* _WHAT THIS EXERCISE ASKS_
a: Update the stretch of the Hellbride review from "Writer/director Pat Higgin's" through "the damned thing.", replacing "plodding" with "sluggish".
b: Answer these questions from the Hellbride review:
(i) In what year was "Hellbride" released?
(ii) Which actor plays Nicole?
(iii) According to the review, what does the mob storyline end with?

* _TEXT SECTION_
=-=-=
Hellbride (Movie Review)
Ever had a unpleasant physical reaction to a really bad movie? I'm sure you have. Brian De Palma's "Mission to Mars", for example, gave me one of the worst cases of "restless leg syndrome" I've ever experienced, as did Roger Christian's abysmal "Battlefield Earth" and M. Night Shyamalan's R-rated coma "The Happening". Problem is, once I start fidgeting, there's a very strong possibility that I'm not going to stop until the offending picture has run its course. I strongly suspect that, in the not-too-distant future, one of these horribly slapdash productions is going to qualify me for an extended vacation to the local neighborhood nuthouse, a place where bad horror movies are strictly forbidden. The thought is oddly comforting.
Writer/director Pat Higgin's 2007 romantic horror excursion "Hellbride" definitely falls into this unfortunate category. It's a plodding, uneven mess, one that lends itself to boredom. As I waited patiently for something remotely interesting to occur, I felt my attention begin to wander, splintering off into directions that are generally not indicative of an engrossing cinematic encounter. When I wasn't pondering the decorative state of my spacious living quarters, I was formulating intricate recipes for pasta-based dishes that require culinary skills beyond my limited means. Had I not been charged with delivering this review, I probably never would have finished the damned thing.
The film starts interestingly enough: Eager to marry his beautiful girlfriend Nicole (Rebecca Herod), successful stand-up comedian Lee Parker (James Fisher) purchases a mysterious engagement ring from a local pawn shop. The jewelry in question, of course, is saddled with a horrible curse, one that violently threatens to completely derail the happy couple's marital plans and defecate all over their wedded bliss. As that special date draws near, the spirit of the ring's former owner and her faithful demonic sidekick begin to wreak havoc on everyone involved with the ceremony, culminating in an anti-climatic showdown between the living and the dead.
But wait, there’s more. To help the picture achieve feature-length status, Higgins has inserted an organized crime subplot involving Nicole, her devious father, and the son of crime boss into the mix. The daddy and daughter duo go to great lengths to hide the body, though it doesn’t lake long for the dead guy’s father to get wind of his child’s untimely demise. As with most mob-related yarns, the story ends with a sniper, a shoot-out, and a few bullet-riddled bodies. Why Higgins decided to toss this patchwork goofiness into his horror picture is perplexing, and reinforces my belief that the film’s Achilles’ heel is its inability to stay focused. The weirdly paced script, not to mention some truly poor effects work, don’t help matters, either.
=-=-=
* _PROVIDED INFORMATION_
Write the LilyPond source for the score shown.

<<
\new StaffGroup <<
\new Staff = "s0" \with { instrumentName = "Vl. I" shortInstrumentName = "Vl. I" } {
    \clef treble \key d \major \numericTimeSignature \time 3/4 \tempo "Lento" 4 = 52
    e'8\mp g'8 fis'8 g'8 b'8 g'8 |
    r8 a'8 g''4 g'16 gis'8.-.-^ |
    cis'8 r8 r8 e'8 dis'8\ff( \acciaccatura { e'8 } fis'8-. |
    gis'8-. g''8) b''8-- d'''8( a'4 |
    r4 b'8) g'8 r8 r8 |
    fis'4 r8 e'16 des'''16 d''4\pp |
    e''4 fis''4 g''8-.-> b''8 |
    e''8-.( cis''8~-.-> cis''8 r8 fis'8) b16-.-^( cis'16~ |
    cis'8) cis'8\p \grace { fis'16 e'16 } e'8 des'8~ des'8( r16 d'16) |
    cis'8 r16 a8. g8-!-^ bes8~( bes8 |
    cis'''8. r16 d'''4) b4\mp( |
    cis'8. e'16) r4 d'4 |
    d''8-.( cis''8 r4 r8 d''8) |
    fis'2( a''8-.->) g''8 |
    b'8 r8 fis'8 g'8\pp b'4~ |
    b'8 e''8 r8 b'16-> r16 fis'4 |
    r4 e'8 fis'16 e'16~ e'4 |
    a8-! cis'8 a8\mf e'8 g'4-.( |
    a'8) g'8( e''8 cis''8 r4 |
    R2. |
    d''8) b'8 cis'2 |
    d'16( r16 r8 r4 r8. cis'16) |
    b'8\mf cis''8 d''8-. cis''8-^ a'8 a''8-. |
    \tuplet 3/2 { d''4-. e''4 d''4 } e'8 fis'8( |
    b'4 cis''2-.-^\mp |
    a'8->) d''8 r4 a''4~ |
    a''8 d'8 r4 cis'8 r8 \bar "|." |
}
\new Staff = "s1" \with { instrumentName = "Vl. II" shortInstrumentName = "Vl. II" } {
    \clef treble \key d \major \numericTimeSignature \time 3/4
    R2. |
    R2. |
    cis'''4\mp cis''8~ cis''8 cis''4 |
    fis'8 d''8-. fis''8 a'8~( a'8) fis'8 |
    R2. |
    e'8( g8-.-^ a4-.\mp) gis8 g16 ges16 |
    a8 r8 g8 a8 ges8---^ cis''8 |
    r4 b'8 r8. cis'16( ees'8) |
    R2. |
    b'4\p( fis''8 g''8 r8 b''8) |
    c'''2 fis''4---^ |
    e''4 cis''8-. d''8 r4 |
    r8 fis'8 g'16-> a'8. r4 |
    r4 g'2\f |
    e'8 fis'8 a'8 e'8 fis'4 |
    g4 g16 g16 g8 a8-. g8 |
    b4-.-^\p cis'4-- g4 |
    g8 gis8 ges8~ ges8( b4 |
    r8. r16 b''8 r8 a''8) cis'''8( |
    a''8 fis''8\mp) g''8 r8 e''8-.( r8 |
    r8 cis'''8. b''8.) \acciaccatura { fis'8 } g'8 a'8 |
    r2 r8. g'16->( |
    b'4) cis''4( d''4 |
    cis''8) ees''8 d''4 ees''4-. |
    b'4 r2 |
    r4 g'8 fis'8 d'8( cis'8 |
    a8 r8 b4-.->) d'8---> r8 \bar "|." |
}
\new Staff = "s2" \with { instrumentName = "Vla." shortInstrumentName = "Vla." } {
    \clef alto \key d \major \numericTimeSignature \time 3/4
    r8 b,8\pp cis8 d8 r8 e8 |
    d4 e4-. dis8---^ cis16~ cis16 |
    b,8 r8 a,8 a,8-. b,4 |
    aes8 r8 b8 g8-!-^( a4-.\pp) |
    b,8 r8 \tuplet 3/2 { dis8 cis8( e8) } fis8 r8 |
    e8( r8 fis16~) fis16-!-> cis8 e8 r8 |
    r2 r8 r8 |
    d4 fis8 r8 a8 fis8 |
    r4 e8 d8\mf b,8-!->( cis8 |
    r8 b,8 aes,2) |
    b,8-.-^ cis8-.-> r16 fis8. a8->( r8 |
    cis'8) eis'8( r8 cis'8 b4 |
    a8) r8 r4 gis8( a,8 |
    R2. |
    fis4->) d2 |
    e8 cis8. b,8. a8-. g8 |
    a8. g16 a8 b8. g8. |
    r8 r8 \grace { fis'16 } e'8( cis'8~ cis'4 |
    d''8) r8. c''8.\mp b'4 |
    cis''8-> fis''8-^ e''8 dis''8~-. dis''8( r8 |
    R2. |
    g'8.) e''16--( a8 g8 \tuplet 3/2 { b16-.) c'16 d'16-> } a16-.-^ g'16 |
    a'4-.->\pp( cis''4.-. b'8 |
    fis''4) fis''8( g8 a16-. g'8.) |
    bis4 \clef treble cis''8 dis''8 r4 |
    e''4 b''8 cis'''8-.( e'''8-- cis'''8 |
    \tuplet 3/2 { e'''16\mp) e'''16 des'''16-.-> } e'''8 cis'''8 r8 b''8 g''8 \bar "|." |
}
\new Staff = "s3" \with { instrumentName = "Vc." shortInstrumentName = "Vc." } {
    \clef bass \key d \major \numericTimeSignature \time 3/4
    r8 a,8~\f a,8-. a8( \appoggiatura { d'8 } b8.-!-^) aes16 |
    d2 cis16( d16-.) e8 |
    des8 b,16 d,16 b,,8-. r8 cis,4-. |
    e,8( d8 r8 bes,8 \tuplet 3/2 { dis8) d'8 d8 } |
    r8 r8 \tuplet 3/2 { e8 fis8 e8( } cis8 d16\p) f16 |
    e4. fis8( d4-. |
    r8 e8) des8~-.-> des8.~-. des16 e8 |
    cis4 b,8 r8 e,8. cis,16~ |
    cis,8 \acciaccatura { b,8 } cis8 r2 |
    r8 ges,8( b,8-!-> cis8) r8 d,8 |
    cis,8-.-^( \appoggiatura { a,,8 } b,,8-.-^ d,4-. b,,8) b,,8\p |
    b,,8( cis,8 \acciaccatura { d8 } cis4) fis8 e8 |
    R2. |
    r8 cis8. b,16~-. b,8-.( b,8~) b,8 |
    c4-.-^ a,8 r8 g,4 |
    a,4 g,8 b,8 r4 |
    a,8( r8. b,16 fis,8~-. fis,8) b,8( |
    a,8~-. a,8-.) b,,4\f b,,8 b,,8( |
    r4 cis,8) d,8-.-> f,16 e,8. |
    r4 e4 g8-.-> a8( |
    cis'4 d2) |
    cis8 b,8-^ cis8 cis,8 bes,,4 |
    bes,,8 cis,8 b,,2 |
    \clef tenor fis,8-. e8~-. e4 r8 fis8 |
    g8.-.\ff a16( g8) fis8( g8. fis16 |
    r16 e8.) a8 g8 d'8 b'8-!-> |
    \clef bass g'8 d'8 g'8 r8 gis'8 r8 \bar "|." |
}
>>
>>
=-=-=
* _SOLVED PROBLEMS_
a:
Writer/director Pat Higgin's 2007 romantic horror excursion "Hellbride" definitely falls into this unfortunate category. It's a sluggish, uneven mess, one that lends itself to boredom. As I waited patiently for something remotely interesting to occur, I felt my attention begin to wander, splintering off into directions that are generally not indicative of an engrossing cinematic encounter. When I wasn't pondering the decorative state of my spacious living quarters, I was formulating intricate recipes for pasta-based dishes that require culinary skills beyond my limited means. Had I not been charged with delivering this review, I probably never would have finished the damned thing.

b:
(i) 2007
(ii) Rebecca Herod
(iii) A sniper, a shoot-out, and a few bullet-riddled bodies